Söz konusu dönüşüm sürecinde Çin, az gelişmiş ve gelişmekte olan ülkelerin destekçisi olacaktır. İkinci Dünya Savaşı sonrası dönemde ABD’nin, Avrupa’yı kalkındırmak için Marshall Planı’nı devreye sokmasına benzer şekilde Çin’in, ortaklıklarını korumak ve ortaklarının kalkınmasını sağlamak amacıyla finans desteğinde bulunması muhtemeldir.
Notlar
[1] “WHO Coronavirus Disease (COVID-19) Dashboard” Dünya Sağlık Örgütü.
[2] “Vision And Actions On Jointly Building Silk Road Economic Belt And 21st-Century Maritime Silk Road”, Belt and Road Portal, 30.03.2015.
[3] Oğuzhan Demirdöğen, Recep Yorulmaz; “Kovid-19 Salgınının Dünya Ekonomilerine Etkileri”, ORSAM, Mart 2020, s.7.

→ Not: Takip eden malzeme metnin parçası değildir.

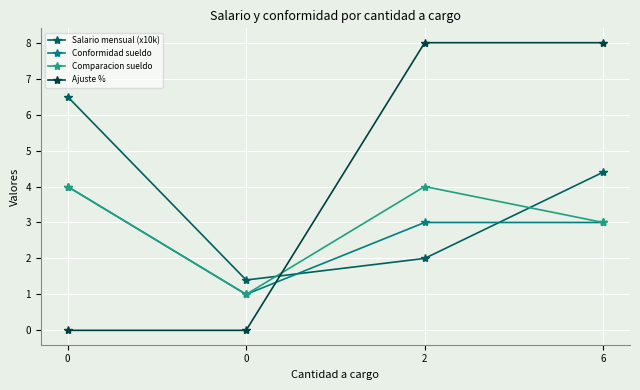

How many series are shown in this chart?

4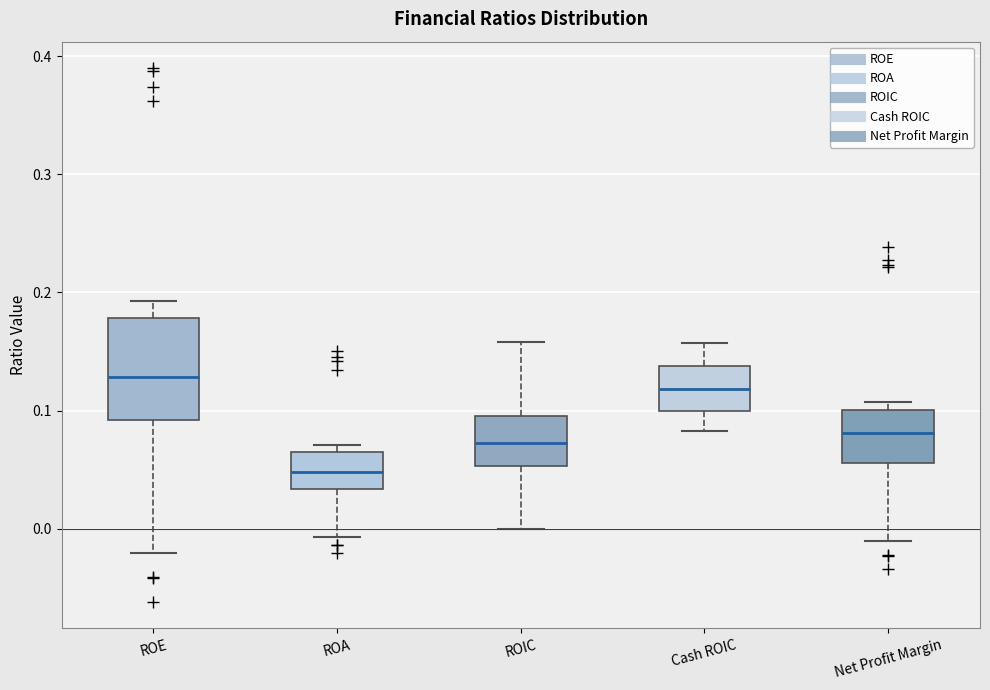

Comparing the boxes themselves (not the whiskers), which one is the tallest?

ROE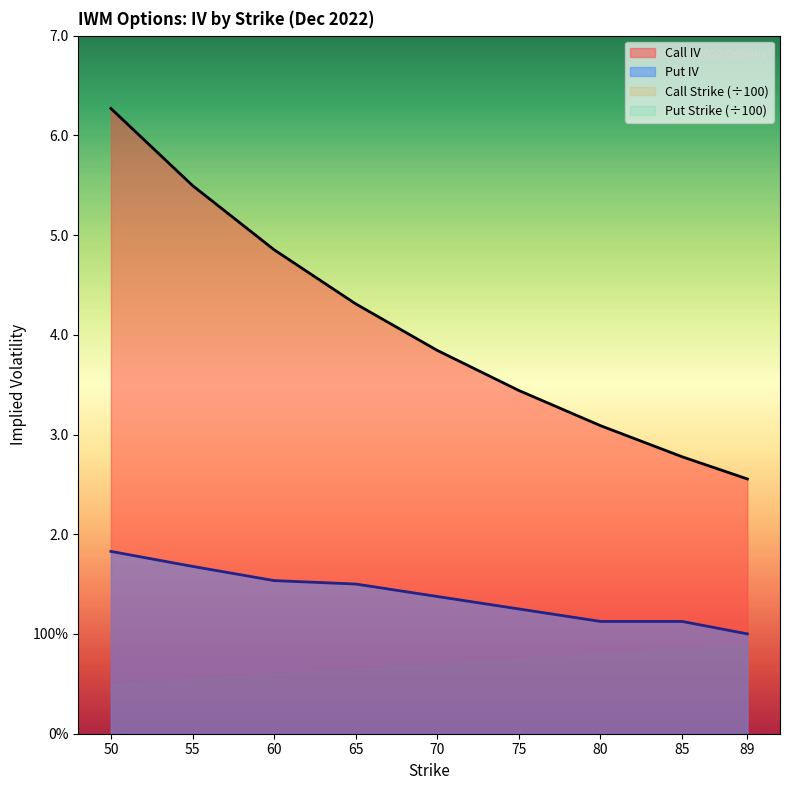

What is the average value of the Put Strike series?

4.1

[4] “World Economic Outlook Update, June 2020”, IMF, 25.06.2020.
[5] Jevans Nyabiage, “China to forgive interest-free loans to Africa that are coming due, Xi Jinping says”, South China Morning Post, 18.06.2020.
[6] “Globalisation unwound: Has covid-19 killed globalisation?”, The Economist, 14.05.2020.
[7] Ümit Alperen, "Yeni Soğuk Savaş mı yoksa yumuşak savaş mı?", Fikir Turu, 03.06.2020.
[8] Benjamin J. Cohen, “Çin Sorusu: Sistem Çin’in Yükselişine Uyum Sağlayabilir mi?”, Yeni Çin Seddi Çin’in Uluslararası Para İlişkilerinde Güç ve Siyaset (Ed: E. Helleiner, J. Kirshner), İstanbul, 2017, s.32.
[9] "Xi, salgın sonrası Çin-AB ilişkilerini değerlendirdi", CRI Türk, 23.06.2020.
[10] Harry Inci, “Coronavirus: China’s belt and road plan hits roadblock as virus pinches supply of materials and workers”, South China Morning Post, 26.04.2020.